AbstractIn this study, a new triazatruxene‐based donor Tr‐iBu bearing branched alkyl groups is reported to suppress the aggregation found in a previously reported methyl‐substituted counterpart Tr‐Me. The effects of a steric factor on the propensity of exciplex formation were examined by respectively mixing these triazatruxene‐based donors with PO‐T2T and two new acceptors PO‐T2P and PO‐Pyr, all bearing phosphine oxide as the peripheral groups and N‐heteroarene cores with different numbers of nitrogen. Based on the steric hindrance of side groups and their corresponding molecular orbitals alignments of donors and acceptors, the characteristics of exciplex‐forming systems were analyzed.
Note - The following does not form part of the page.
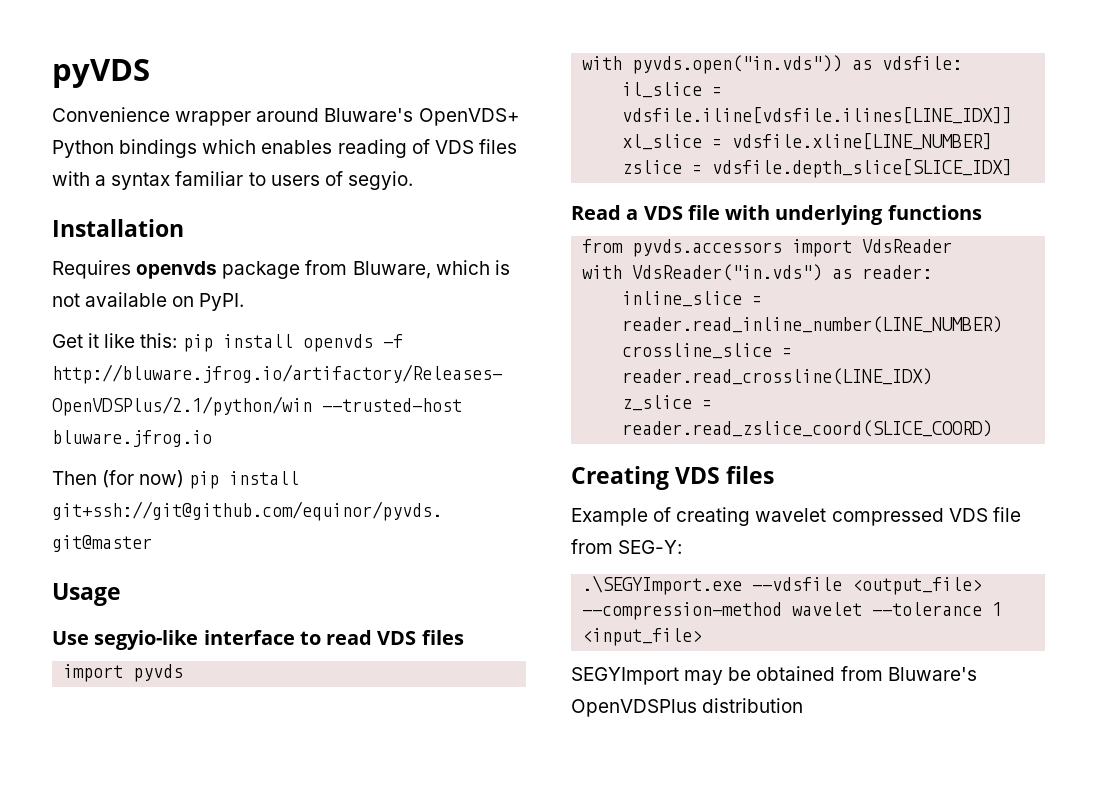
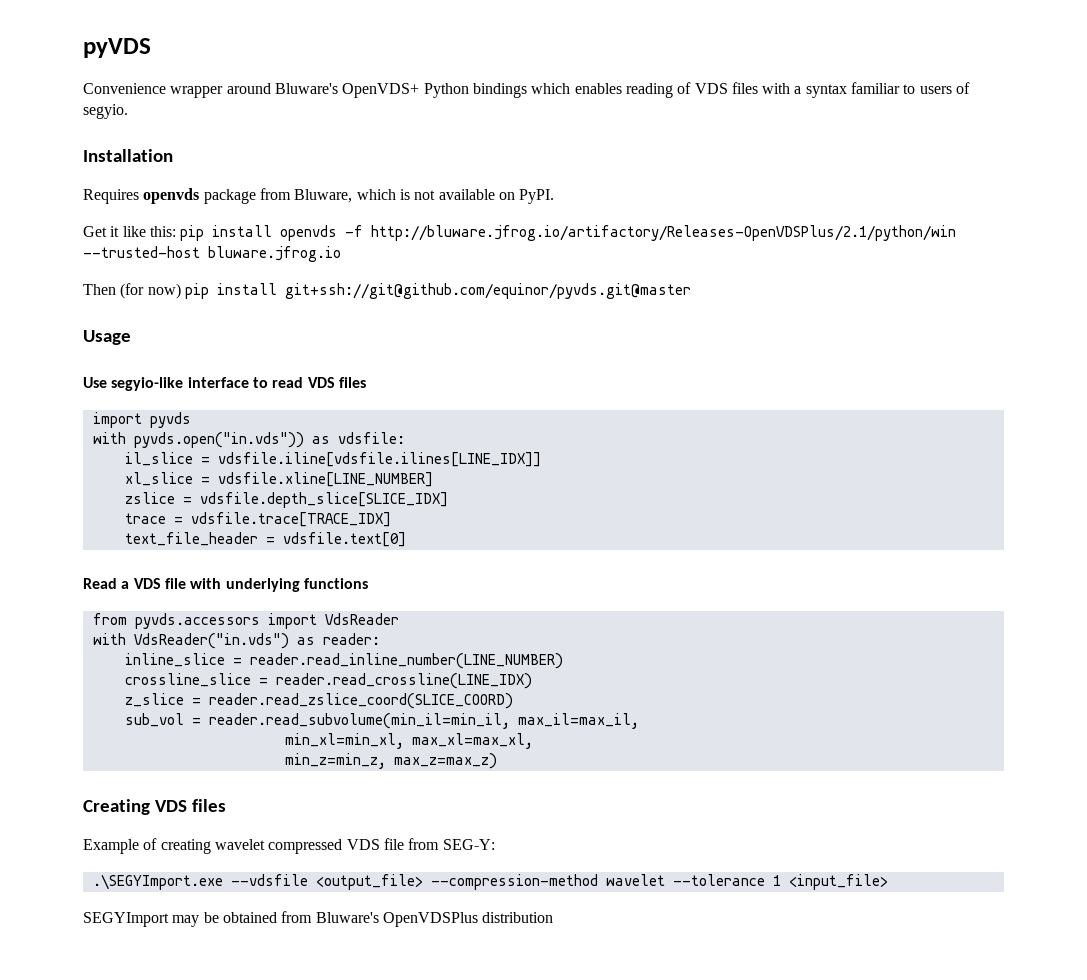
(1013, 168) none -> [124,512,391,527] [124,532,406,547] // trace = vdsfile.trace[TRACE_IDX] // text_file_header = vdsfile.text[0]
(993, 428) none -> [124,713,639,729] [284,733,533,749] [284,753,497,769] // sub_vol = reader.read_subvolume(min_il=min_il, max_il=max_il, // min_xl=min_xl, max_xl=max_xl, // min_z=min_z, max_z=max_z)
Among them, the exciplex‐forming blends Tr‐iBu:PO‐T2P and Tr‐iBu:PO‐Pyr were selected to serve as the emitting layer (EML) to achieve OLED devices with a moderate maximum external quantum efficiency (EQEmax) of 8.27 and 7.54%, respectively. Adopting the Förster resonance energy transfer strategy, the exciplex cohost was doped with a fluorescence emitter, DPy2CN, to realize a deep‐red OLED device with the emission peak centered at 674 nm while retaining EQEmax of 6.28%. Our results highlight the importance of suppressing the donor aggregation, adequate donor: acceptor combination, and a suitable triplet state of composing the materials for giving efficient exciplex‐based OLEDs.